- **EXERCISE DIRECTIONS**
All of the data is to be printed exactly, though the images must be left off.

- **DATA BLOCK**
* * * * *

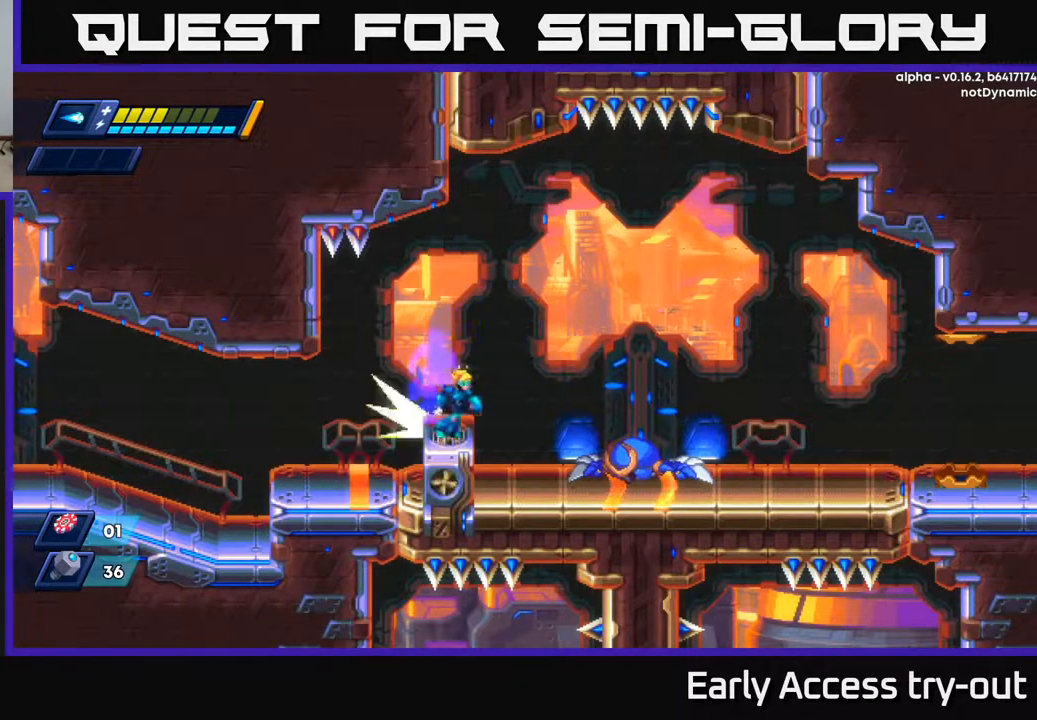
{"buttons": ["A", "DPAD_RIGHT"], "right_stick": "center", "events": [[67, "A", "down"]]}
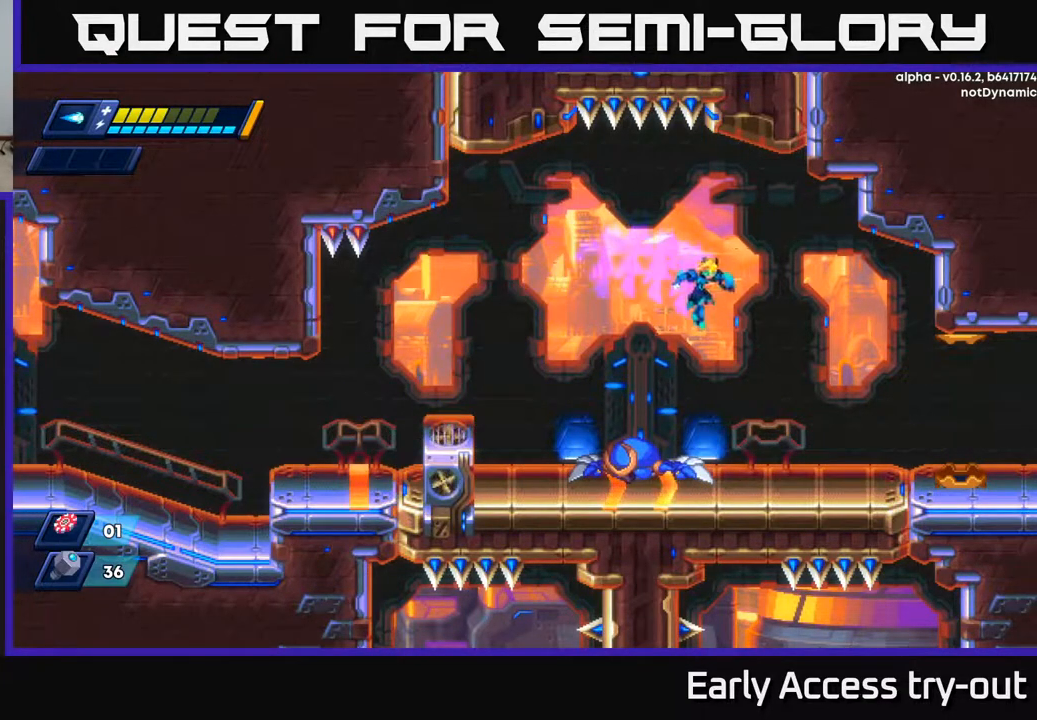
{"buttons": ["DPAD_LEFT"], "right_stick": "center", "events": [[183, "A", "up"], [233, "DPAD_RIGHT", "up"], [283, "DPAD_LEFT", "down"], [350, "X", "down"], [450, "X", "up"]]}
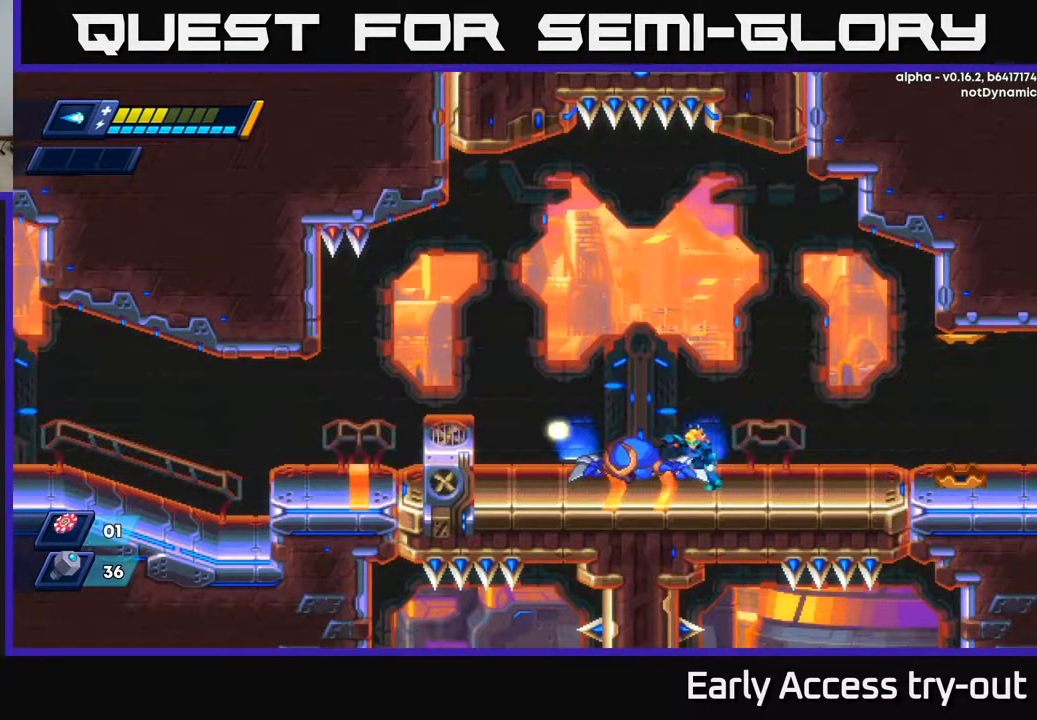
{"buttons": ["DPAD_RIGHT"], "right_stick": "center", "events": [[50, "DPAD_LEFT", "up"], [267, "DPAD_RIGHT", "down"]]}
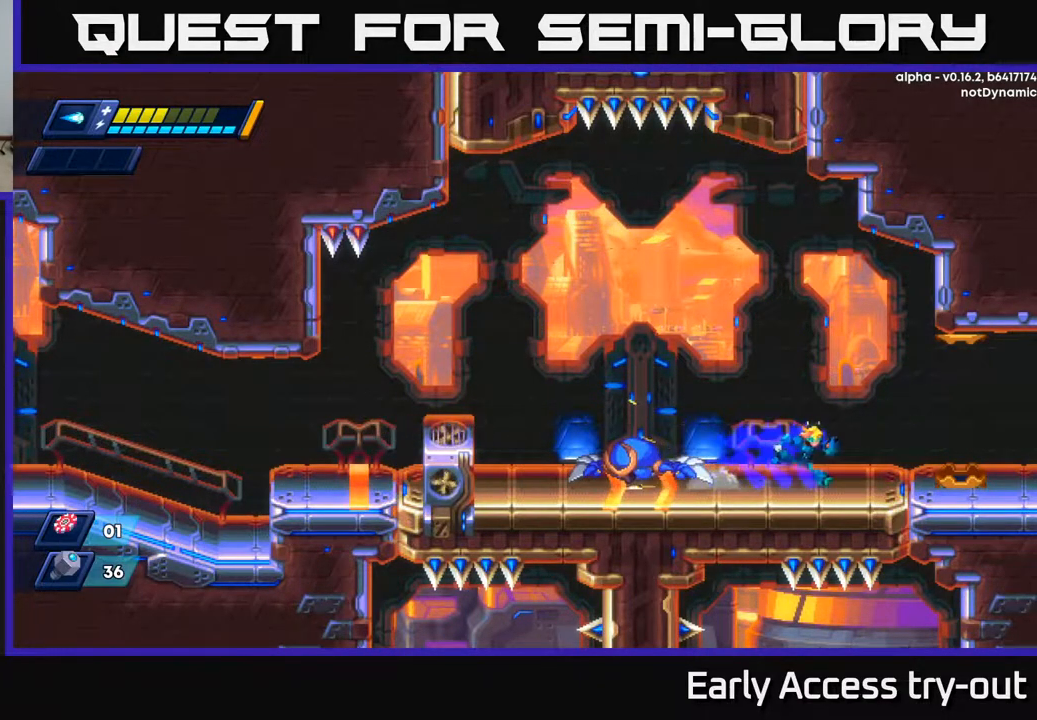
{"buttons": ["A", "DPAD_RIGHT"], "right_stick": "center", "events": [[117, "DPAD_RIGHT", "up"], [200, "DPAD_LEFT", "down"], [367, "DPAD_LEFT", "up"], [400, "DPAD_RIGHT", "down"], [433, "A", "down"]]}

* * * * *

- **EXERCISE ANSWER**
{"buttons": ["A", "DPAD_RIGHT"], "right_stick": "center", "events": [[67, "A", "down"]]}
{"buttons": ["DPAD_LEFT"], "right_stick": "center", "events": [[183, "A", "up"], [233, "DPAD_RIGHT", "up"], [283, "DPAD_LEFT", "down"], [350, "X", "down"], [450, "X", "up"]]}
{"buttons": ["DPAD_RIGHT"], "right_stick": "center", "events": [[50, "DPAD_LEFT", "up"], [267, "DPAD_RIGHT", "down"]]}
{"buttons": ["A", "DPAD_RIGHT"], "right_stick": "center", "events": [[117, "DPAD_RIGHT", "up"], [200, "DPAD_LEFT", "down"], [367, "DPAD_LEFT", "up"], [400, "DPAD_RIGHT", "down"], [433, "A", "down"]]}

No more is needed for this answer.